A Pre-Filmation feel, but with a cross of Pre-Filmation and MYP canon.

Although Kenner's Star Wars was my first toyline (I was born in 1975), I was a fan of He-Man from the very first commercials. When I saw the MOTU figures and watched the spring loaded He-Man figure "punch the *****" out of the Skeletor figure, I was hooked! Thanks to the lighting in that commercial, my young mind thought the ripped muscles were fleshy and somehow real! Hungry for more MOTU, I eagerly read the mini-comics that came with the figures so I could read how to play with He-Man and his allies and enemies with my friends. I have such great memories of the darker, older canon, where there wasn't a Price Adam, Orko, Cringer or Sorceress (at least at first for Adam and Cringer, as they showed up in the DC comics). Teela was a blonde, Skeletor was a demon from another dimension and Randor was an elderly king. If there was a canon that I enjoyed, I read their comics and books as well as watched their shows.
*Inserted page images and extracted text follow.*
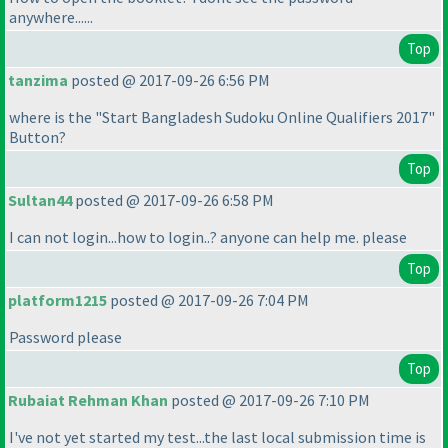
anywhere......
Top
tanzima
posted @ 2017-09-26 6:56 PM
where is the "Start Bangladesh Sudoku Online Qualifiers 2017"
Button?
Top
Sultan44
posted @ 2017-09-26 6:58 PM
I can not login...how to login..? anyone can help me. please
Top
platform1215
posted @ 2017-09-26 7:04 PM
Password please
Top
Rubaiat Rehman Khan
posted @ 2017-09-26 7:10 PM
I've not yet started my test...the last local submission time is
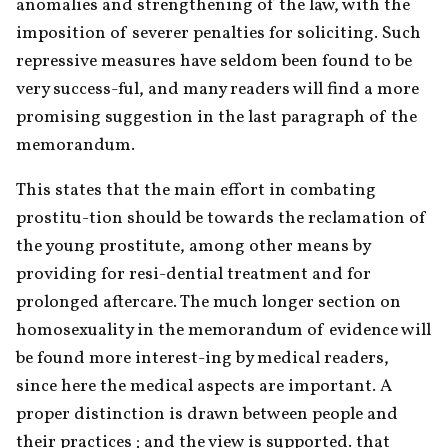
anomalies and strengthening of the law, with the 
imposition of severer penalties for soliciting. Such 
repressive measures have seldom been found to be 
very success-ful, and many readers will find a more 
promising suggestion in the last paragraph of the 
memorandum.
This states that the main effort in combating 
prostitu-tion should be towards the reclamation of 
the young prostitute, among other means by 
providing for resi-dential treatment and for 
prolonged aftercare. The much longer section on 
homosexuality in the memorandum of evidence will 
be found more interest-ing by medical readers, 
since here the medical aspects are important. A 
proper distinction is drawn between people and 
their practices ; and the view is supported. that 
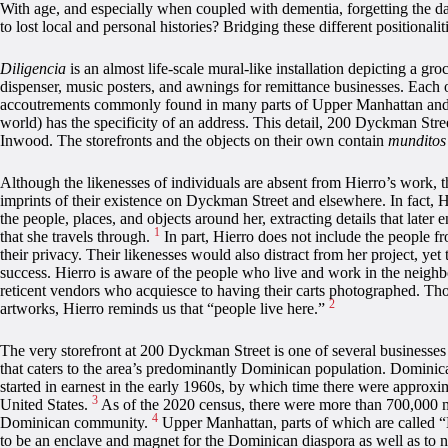
With age, and especially when coupled with dementia, forgetting the da
to lost local and personal histories? Bridging these different positionalit
Diligencia
is an almost life-scale mural-like installation depicting a gr
dispenser, music posters, and awnings for remittance businesses. Each of
accoutrements commonly found in many parts of Upper Manhattan and th
world) has the specificity of an address. This detail, 200 Dyckman Stre
Inwood. The storefronts and the objects on their own contain
mundito
Although the likenesses of individuals are absent from Hierro’s work, 
imprints of their existence on Dyckman Street and elsewhere. In fact, H
the people, places, and objects around her, extracting details that later 
1
that she travels through.
In part, Hierro does not include the people fr
their privacy. Their likenesses would also distract from her project, yet t
success. Hierro is aware of the people who live and work in the neighb
reticent vendors who acquiesce to having their carts photographed. Th
2
artworks, Hierro reminds us that “people live here.”
The very storefront at 200 Dyckman Street is one of several business
that caters to the area’s predominantly Dominican population. Domini
started in earnest in the early 1960s, by which time there were approx
3
United States.
As of the 2020 census, there were more than 700,000
4
Dominican community.
Upper Manhattan, parts of which are called “
to be an enclave and magnet for the Dominican diaspora as well as to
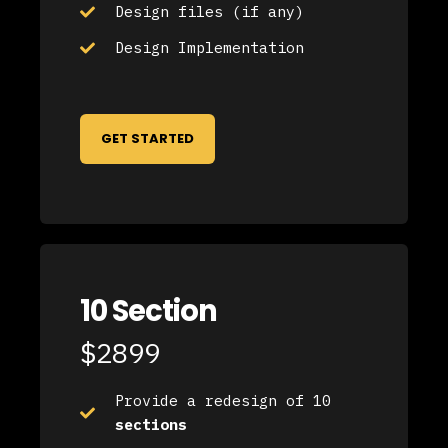
Design files (if any)
Design Implementation
GET STARTED
10 Section
$2899
Provide a redesign of 10
sections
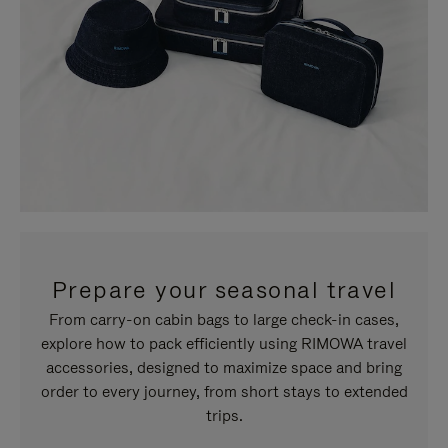
Prepare your seasonal travel
From carry-on cabin bags to large check-in cases,
explore how to pack efficiently using RIMOWA travel
accessories, designed to maximize space and bring
order to every journey, from short stays to extended
trips.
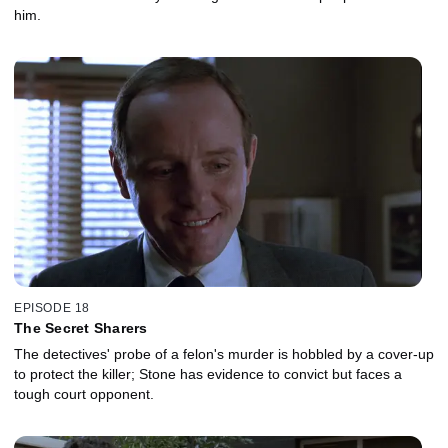
him.
EPISODE 18
The Secret Sharers
The detectives' probe of a felon's murder is hobbled by a cover-up
to protect the killer; Stone has evidence to convict but faces a
tough court opponent.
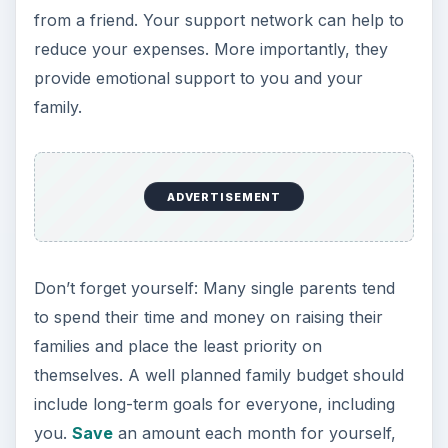
from a friend. Your support network can help to
reduce your expenses. More importantly, they
provide emotional support to you and your
family.
ADVERTISEMENT
Don’t forget yourself: Many single parents tend
to spend their time and money on raising their
families and place the least priority on
themselves. A well planned family budget should
include long-term goals for everyone, including
you.
Save
an amount each month for yourself,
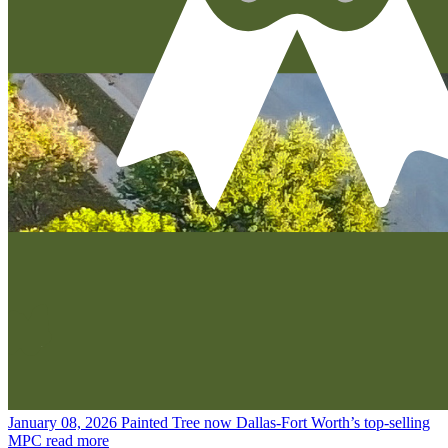
January 08, 2026
Painted Tree now Dallas-Fort Worth’s top-selling
MPC
read more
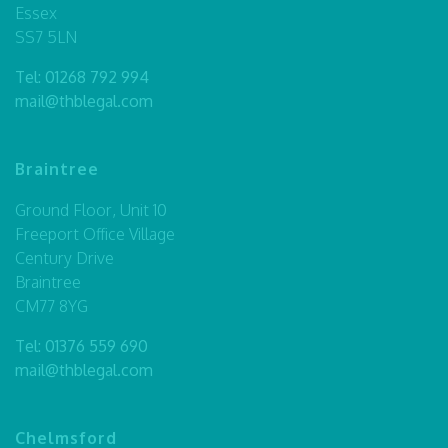
Essex
SS7 5LN
Tel:
01268 792 994
mail@thblegal.com
Braintree
Ground Floor, Unit 10
Freeport Office Village
Century Drive
Braintree
CM77 8YG
Tel:
01376 559 690
mail@thblegal.com
Chelmsford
The Power of Point Dread/Danger at Castle Grayskull Record book that came with the Talon Fighter and Point Dread was my first experience with MOTU in media. Filmation kiddified the canon that I fell in love with, but I still watched every episode moreso for the new characters that the mini-comics never reached. Unfortunately the focus was on Adam, Teela, MAA, Orko and Cringer all day, everyday. He-Man was largely non-violent and his villains were goofy bumblers that were easily defeated. Episodes with Buzz-Off, Fisto, Webstor, Kobra Khan, Clawful and other characters were a breath of fresh air to me.

In 1989, when New Adventures came around, I was thrilled that He-Man had returned and read those four mini-comics as eagerly as I read the original four. Except for He-man himself, I didn't care that the figures were slimmer. I was happy that things were continuing. My friends hated the Jetlag cartoon, but like Filmation I watched as it explored the world of NA and even developed characters that I liked, such as Hydron, Sagitar and Mara. Compared to other DIC cartoons at the time, NA was lighter on comedy in comparison. However, I hated the DIC comedy that did surface in NA (usually coming from Flogg and Slushhead) and Skeletor's Joker-like personality.

Years later, 200X was such a dream come true to my older and modern sensibilities-- Classic MOTU characters were given unique and detailed sculpts by McFarlane's sculptors and a more serious continuity driven cartoon that didn't constantly focus on the same five cast members! Stinkor, Sy-Klone, Roboto, Two-Bad, Zodak, Fisto and the Snake Men were given origins and regular appearances past their first appearances. Heck, EVERYONE in the canon had regular appearances, even Man-E-Faces, Buzz-Off and Mekaneck. Count Marzo and Evilseed were revamped from their silly former appearances. He-Man had epic, hard fought battles that rooted my friends and I to our seats. It wasn't all perfect though. 200X figures were extremely hard to get at retail. The shelves were filled with variants, instead of characters. I had to get most of my figures from LCBS or eBay, starting with Mer-Man. And MAA was pushed so hard in MYP, He-Man played second fiddle to him; MAA was the leader of the Masters while He-Man was more like the MVP of the team.

When Classics came about, I thought it was an enormous step back. MOTU had lost the detail and uniqueness that I so loved -- it was jarring. Fortunately, the Pre-Filmation fan in me appreciated getting the cardback versions of the chracters. Mer-Man in particular made things much nicer. Still missing 200X, I AGGRESSIVELY pushed HARD for 200X elements to be included along with the figures and fought constantly with "vintage p_____", a pejorative I coined for "close-minded and selfish" vintage fans who didn't want any other eras in Classics. I was also that firebrand who created petitions and pushed for changes on characters before Mattel went into production and argued with Toyguru himself on Mattel's 200X policies.

While I still desire more 200X elements in Classics (particularly 200X heads), I've mellowed out from my "wild days". Now I look at my Classics collection with pride instead of wishing that they were super articulated 200X figures (although I wouldn't ever mind those) and remain just as passionate about Classics as I was during 200X and Pre-Filmation. This is the top toyline that I collect.